_What needs to be done:_ Check each line below for the word "sous". How many have it? Answer with the number only.

_Extracted data entries:_
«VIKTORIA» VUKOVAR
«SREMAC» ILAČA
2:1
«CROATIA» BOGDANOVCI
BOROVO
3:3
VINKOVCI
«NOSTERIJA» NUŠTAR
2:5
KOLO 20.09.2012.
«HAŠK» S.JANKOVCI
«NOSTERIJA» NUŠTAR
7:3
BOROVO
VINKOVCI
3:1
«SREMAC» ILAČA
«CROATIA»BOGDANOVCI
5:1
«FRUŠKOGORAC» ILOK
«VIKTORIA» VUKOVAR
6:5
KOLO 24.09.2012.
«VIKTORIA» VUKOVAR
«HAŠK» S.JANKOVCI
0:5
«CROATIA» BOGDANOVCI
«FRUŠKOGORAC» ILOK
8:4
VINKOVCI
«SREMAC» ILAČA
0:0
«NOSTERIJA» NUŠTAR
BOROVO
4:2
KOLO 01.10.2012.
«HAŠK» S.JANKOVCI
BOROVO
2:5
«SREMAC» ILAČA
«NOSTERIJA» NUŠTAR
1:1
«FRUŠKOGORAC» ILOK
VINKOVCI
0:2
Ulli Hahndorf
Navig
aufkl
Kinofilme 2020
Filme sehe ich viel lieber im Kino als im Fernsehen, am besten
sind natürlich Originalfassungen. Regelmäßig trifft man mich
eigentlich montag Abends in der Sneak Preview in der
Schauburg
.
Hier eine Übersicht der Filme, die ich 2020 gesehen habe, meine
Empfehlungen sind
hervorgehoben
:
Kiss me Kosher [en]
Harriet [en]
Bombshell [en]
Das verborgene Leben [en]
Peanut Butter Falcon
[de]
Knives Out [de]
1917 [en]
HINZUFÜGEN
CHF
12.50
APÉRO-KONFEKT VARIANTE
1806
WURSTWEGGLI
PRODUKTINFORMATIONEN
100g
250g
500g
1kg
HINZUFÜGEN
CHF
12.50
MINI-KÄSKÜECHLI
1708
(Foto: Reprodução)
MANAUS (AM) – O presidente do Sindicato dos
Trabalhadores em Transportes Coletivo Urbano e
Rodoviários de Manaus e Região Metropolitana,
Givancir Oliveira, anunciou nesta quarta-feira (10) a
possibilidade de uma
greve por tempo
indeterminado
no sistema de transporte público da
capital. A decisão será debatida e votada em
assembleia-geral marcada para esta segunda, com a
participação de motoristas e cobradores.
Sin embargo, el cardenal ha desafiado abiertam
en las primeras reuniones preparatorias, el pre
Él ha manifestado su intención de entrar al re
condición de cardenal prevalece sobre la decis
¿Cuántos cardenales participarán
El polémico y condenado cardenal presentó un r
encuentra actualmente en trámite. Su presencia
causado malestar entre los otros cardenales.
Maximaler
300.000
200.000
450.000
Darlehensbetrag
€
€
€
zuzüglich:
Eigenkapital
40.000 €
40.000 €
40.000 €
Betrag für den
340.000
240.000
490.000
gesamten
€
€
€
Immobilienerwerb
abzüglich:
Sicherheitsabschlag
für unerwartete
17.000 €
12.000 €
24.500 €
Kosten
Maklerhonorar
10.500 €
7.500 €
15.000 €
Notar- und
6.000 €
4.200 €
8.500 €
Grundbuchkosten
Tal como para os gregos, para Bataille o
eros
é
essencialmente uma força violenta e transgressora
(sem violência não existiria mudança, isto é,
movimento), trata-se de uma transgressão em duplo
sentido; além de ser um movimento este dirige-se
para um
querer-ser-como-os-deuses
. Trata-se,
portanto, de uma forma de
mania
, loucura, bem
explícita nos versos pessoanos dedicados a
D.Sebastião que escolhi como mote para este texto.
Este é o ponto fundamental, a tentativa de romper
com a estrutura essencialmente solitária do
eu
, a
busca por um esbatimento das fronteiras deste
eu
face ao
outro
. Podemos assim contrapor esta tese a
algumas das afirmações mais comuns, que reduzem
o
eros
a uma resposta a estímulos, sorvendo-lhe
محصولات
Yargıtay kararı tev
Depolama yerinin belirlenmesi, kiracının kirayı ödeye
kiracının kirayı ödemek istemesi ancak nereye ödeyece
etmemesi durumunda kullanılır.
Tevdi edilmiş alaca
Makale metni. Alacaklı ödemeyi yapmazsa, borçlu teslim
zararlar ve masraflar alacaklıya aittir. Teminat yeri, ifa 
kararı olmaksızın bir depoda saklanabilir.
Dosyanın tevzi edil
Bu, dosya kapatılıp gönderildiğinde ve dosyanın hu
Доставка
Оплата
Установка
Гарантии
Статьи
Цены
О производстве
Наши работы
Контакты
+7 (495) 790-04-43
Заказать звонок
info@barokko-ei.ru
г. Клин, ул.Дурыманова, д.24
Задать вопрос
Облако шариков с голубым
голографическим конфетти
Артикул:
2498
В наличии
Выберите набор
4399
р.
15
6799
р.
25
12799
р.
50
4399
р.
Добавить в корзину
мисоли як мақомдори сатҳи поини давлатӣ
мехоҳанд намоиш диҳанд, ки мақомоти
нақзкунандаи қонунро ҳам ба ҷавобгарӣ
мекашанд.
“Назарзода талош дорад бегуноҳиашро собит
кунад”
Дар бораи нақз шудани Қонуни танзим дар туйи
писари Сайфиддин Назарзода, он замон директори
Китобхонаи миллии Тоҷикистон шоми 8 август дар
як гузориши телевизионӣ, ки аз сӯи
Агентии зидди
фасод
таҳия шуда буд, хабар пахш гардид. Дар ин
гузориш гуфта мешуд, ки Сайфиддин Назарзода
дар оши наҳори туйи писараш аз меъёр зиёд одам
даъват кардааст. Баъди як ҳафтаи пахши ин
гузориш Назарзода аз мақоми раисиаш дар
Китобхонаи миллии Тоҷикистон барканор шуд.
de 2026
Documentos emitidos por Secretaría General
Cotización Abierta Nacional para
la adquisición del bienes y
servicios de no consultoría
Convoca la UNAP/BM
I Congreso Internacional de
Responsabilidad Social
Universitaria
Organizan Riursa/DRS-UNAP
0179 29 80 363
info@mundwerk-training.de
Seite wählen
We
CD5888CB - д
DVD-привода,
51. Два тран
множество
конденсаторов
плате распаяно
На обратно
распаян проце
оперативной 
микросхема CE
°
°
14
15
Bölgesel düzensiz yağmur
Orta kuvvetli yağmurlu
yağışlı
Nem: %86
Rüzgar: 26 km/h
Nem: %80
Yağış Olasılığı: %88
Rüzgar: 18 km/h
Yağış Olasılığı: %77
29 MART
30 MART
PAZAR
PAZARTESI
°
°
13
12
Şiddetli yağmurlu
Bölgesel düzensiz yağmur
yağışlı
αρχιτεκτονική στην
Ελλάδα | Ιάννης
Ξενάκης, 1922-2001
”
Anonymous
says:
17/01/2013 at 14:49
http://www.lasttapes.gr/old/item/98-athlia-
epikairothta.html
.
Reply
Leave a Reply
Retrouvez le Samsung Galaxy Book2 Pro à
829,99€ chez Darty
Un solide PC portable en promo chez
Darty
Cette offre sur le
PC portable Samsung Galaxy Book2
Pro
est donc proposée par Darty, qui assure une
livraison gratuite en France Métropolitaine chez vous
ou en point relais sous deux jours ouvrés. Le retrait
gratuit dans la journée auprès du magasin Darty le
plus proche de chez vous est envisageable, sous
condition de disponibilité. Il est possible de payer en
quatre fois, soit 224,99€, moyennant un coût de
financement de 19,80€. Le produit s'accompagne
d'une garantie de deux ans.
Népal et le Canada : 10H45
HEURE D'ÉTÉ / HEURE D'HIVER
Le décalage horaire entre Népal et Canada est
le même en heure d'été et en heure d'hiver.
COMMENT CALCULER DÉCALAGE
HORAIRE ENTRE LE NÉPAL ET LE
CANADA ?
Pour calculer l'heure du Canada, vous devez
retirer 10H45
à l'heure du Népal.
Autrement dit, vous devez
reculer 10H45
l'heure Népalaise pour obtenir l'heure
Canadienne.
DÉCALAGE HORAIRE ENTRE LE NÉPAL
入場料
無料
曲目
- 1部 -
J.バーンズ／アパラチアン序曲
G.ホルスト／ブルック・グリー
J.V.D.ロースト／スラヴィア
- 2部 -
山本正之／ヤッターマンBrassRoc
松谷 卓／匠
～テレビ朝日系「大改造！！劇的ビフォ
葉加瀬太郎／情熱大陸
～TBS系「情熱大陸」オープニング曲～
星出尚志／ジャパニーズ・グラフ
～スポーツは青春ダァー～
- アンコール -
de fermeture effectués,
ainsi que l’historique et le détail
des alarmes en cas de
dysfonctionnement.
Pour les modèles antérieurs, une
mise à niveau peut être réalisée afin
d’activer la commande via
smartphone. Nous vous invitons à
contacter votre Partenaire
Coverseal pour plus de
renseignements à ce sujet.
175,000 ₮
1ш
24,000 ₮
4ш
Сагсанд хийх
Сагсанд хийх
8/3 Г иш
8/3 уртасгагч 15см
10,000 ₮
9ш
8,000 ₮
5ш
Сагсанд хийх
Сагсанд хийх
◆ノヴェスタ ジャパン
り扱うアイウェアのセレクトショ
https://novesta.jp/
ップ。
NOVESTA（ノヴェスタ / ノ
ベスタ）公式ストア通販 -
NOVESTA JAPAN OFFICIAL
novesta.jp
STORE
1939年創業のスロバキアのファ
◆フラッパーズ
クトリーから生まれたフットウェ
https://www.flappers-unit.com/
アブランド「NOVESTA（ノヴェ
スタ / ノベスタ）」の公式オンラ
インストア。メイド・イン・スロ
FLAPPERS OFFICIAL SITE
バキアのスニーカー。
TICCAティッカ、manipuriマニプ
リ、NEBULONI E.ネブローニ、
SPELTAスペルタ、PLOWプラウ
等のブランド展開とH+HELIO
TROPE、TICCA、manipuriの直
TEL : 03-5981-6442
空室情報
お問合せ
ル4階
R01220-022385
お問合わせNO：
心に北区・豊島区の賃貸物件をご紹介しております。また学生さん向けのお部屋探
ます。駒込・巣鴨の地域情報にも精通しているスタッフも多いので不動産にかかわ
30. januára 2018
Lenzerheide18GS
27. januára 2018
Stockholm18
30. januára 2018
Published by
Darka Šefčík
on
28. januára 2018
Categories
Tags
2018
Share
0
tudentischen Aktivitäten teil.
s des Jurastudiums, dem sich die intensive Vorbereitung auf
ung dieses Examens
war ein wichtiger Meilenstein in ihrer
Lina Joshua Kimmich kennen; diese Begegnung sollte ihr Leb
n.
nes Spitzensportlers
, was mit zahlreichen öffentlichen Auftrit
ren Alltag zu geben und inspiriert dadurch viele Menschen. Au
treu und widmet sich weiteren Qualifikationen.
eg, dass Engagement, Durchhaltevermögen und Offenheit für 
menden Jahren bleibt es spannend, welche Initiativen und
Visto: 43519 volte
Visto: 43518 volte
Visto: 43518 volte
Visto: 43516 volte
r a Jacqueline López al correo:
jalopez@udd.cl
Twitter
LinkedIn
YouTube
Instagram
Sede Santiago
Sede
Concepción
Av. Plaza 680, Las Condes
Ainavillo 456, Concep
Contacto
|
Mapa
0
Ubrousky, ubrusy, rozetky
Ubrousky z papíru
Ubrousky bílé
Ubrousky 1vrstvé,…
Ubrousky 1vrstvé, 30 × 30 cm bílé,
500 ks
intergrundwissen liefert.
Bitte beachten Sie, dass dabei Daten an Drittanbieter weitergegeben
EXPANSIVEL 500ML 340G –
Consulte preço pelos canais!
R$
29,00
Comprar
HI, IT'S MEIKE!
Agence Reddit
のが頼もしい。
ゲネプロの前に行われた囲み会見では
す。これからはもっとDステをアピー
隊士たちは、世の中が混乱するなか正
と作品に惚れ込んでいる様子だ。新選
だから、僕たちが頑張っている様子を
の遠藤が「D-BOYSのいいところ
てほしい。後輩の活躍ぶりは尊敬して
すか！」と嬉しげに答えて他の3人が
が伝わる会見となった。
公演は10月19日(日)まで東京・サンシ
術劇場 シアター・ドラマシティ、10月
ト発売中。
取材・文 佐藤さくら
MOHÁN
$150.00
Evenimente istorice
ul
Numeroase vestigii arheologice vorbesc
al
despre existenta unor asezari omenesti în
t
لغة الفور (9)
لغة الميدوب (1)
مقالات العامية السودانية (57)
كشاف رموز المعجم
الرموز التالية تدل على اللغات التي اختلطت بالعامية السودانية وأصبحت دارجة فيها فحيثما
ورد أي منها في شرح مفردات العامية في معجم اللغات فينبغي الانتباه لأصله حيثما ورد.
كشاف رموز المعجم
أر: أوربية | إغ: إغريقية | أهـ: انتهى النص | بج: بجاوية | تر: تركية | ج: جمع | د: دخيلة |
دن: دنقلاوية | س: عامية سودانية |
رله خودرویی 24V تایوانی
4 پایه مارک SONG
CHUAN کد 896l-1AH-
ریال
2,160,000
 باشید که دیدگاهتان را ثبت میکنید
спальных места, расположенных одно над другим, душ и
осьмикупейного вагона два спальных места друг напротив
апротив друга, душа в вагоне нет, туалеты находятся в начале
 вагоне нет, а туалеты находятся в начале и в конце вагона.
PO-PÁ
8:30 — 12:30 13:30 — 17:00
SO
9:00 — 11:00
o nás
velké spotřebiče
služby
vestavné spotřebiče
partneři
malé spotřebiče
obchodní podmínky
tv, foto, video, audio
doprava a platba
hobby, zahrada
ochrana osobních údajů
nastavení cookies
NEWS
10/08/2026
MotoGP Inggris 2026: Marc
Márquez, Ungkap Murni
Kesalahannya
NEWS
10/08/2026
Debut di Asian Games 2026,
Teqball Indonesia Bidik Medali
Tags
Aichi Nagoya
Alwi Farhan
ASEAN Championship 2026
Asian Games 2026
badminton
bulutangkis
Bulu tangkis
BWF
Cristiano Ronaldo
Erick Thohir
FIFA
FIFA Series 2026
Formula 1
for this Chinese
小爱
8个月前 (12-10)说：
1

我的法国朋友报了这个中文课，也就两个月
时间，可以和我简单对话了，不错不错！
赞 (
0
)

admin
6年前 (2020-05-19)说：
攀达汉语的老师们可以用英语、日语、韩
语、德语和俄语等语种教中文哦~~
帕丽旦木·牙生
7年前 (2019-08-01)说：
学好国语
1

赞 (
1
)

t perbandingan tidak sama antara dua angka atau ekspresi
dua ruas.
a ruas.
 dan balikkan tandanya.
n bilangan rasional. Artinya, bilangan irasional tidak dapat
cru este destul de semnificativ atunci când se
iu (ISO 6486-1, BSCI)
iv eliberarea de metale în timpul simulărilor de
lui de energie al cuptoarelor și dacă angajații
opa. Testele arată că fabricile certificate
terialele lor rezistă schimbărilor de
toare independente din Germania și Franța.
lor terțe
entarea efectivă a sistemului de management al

_Result for this exercise:_ 2